> [Problem description] From the entries, return every line where the string "Cehov" shows up.

> [Supplied data]
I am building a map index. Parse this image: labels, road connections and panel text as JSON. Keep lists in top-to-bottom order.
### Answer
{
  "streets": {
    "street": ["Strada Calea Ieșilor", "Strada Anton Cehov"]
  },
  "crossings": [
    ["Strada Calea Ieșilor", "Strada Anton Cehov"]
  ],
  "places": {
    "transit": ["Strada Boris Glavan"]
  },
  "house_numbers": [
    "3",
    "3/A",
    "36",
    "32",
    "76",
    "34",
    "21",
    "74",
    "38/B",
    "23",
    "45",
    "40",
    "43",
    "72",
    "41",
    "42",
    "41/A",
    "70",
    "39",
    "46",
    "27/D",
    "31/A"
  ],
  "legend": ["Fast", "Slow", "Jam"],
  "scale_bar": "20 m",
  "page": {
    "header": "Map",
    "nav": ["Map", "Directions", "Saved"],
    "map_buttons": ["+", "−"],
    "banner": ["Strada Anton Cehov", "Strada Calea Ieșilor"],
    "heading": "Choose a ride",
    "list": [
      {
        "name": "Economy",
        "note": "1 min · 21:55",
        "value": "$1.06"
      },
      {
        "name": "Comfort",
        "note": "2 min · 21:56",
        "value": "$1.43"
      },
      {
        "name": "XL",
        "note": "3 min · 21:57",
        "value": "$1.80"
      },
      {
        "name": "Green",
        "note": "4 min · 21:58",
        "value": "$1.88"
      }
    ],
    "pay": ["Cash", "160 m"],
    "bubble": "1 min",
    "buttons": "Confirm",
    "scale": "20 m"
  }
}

> [Reply]
    "street": ["Strada Calea Ieșilor", "Strada Anton Cehov"]
    ["Strada Calea Ieșilor", "Strada Anton Cehov"]
    "banner": ["Strada Anton Cehov", "Strada Calea Ieșilor"],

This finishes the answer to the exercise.